Trevor really (really really) wants to sign up for soccer. Stephanie wants to play baseball  just like David Ortiz. (She’s five.) Are they too young? Will they have fun? How and when do you know they’re ready?

Physical activity is good for children of all ages. Many children find participating in organized sports — being part of a soccer team or taking gymnastics lessons — to be a fun way to keep active. To get the most benefit out of a sport, children need certain skills. Otherwise, they may get frustrated and not want to play at all.
Learning basic skills such as throwing, running and jumping is a normal process that most children go through. They learn each skill in little steps. Some children learn faster than others. By the time they are three to five years old, most children have learned some of these skills.
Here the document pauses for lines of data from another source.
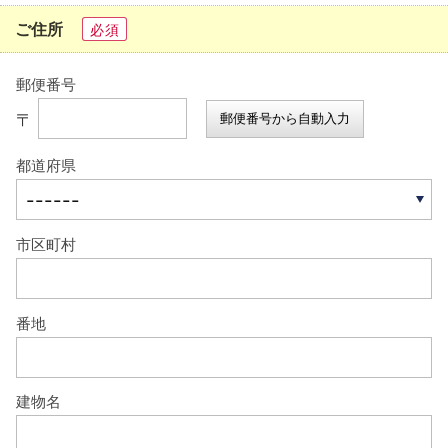
ご住所
必須
郵便番号
〒
郵便番号から自動入力
都道府県
市区町村
番地
建物名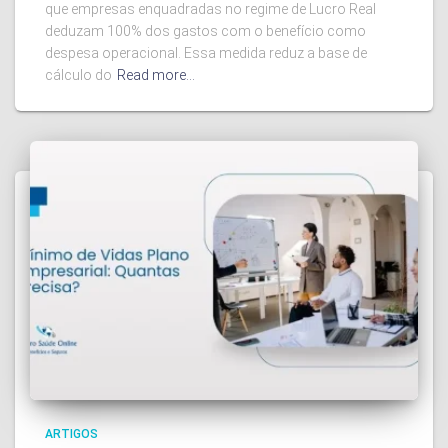
que empresas enquadradas no regime de Lucro Real
deduzam 100% dos gastos com o benefício como
despesa operacional. Essa medida reduz a base de
cálculo do
Read more…
ARTIGOS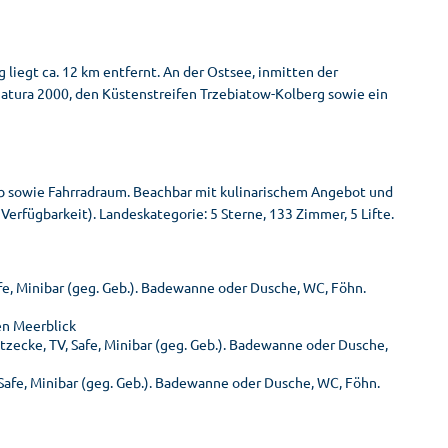
g liegt ca. 12 km entfernt. An der Ostsee, inmitten der
atura 2000, den Küstenstreifen Trzebiatow-Kolberg sowie ein
lub sowie Fahrradraum. Beachbar mit kulinarischem Angebot und
erfügbarkeit). Landeskategorie: 5 Sterne, 133 Zimmer, 5 Lifte.
fe, Minibar (geg. Geb.). Badewanne oder Dusche, WC, Föhn.
en Meerblick
tzecke, TV, Safe, Minibar (geg. Geb.). Badewanne oder Dusche,
Safe, Minibar (geg. Geb.). Badewanne oder Dusche, WC, Föhn.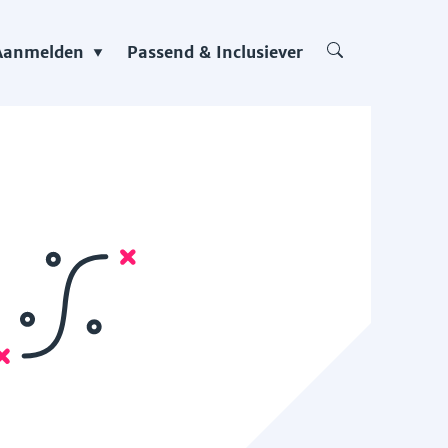
Aanmelden
Passend & Inclusiever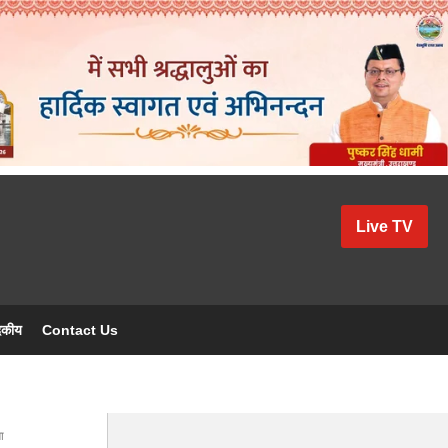
Live TV
दकीय
Contact Us
ा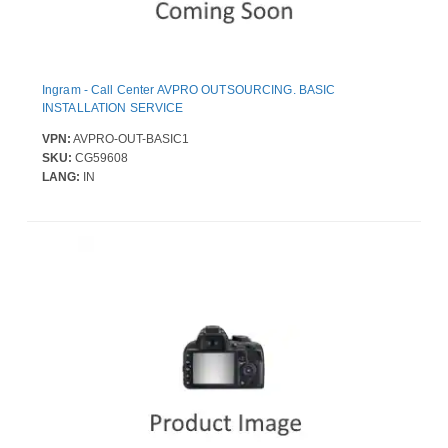
Ingram - Call Center AVPRO OUTSOURCING. BASIC
INSTALLATION SERVICE
VPN:
AVPRO-OUT-BASIC1
SKU:
CG59608
LANG:
IN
To play organized sports, kids need to learn how to put these skills together — for example, how to run and throw at the same time. That doesn’t happen until they are about six years old.
Sports can be changed to make it easier for children to play at their level. This can be done by:
• Using smaller equipment.
• Changing positions often (for example, the catcher becomes a fielder for a while).
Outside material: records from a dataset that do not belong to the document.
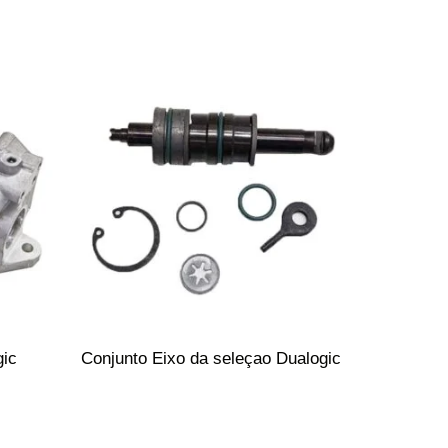
gic
Conjunto Eixo da seleçao Dualogic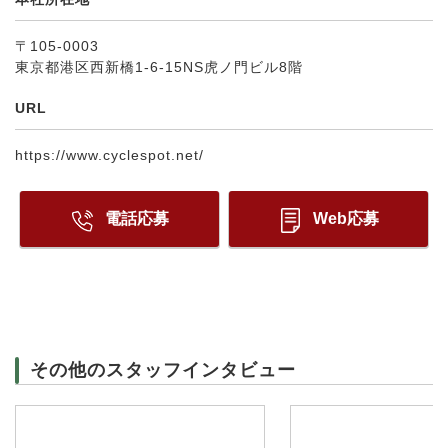
〒105-0003
東京都港区西新橋1-6-15NS虎ノ門ビル8階
URL
https://www.cyclespot.net/
電話応募
Web応募
その他のスタッフインタビュー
• Making games and practices shorter.
• Making the game fun so kids want to keep playing.
To learn different skills, children need to play different sports. To know if your child is ready to play a sport, you need to know if he or she has the different skills needed. The chart on the next page may be helpful. It shows the skills that children of different ages usually have and what sport they can start to play.
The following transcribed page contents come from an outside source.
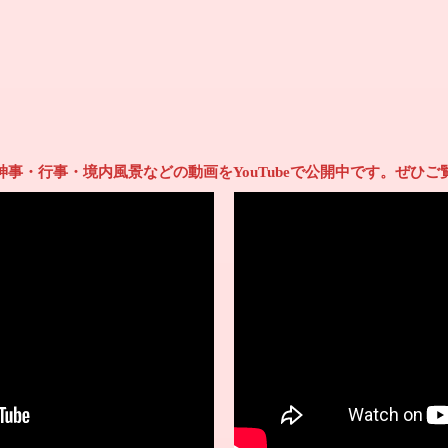
神事・行事・境内風景などの動画をYouTubeで公開中です。ぜひご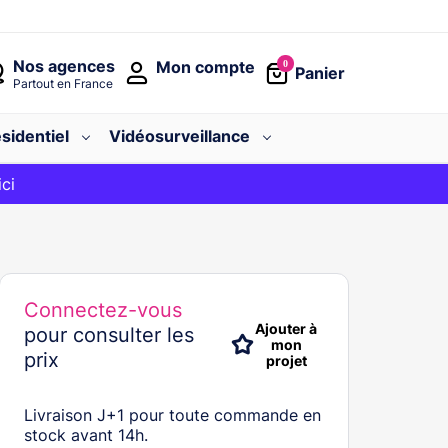
Nos agences
Mon compte
0
Panier
Partout en France
sidentiel
Vidéosurveillance
avec le code
ici
BIENVENUE
Connectez-vous
Ajouter à
pour consulter les
mon
prix
projet
Livraison J+1 pour toute commande en
stock avant 14h.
Children should start participating in organized sports when they have the needed skills to play the sport and when they want to play a certain sport. Children should be encouraged to play sports that they like, but they should play a few different sports at first and not just one sport, which may lead to injuries. Parents and coaches can help by making sure that each child is ready to play the sport and by making the sport fun so that children can be more active and healthy.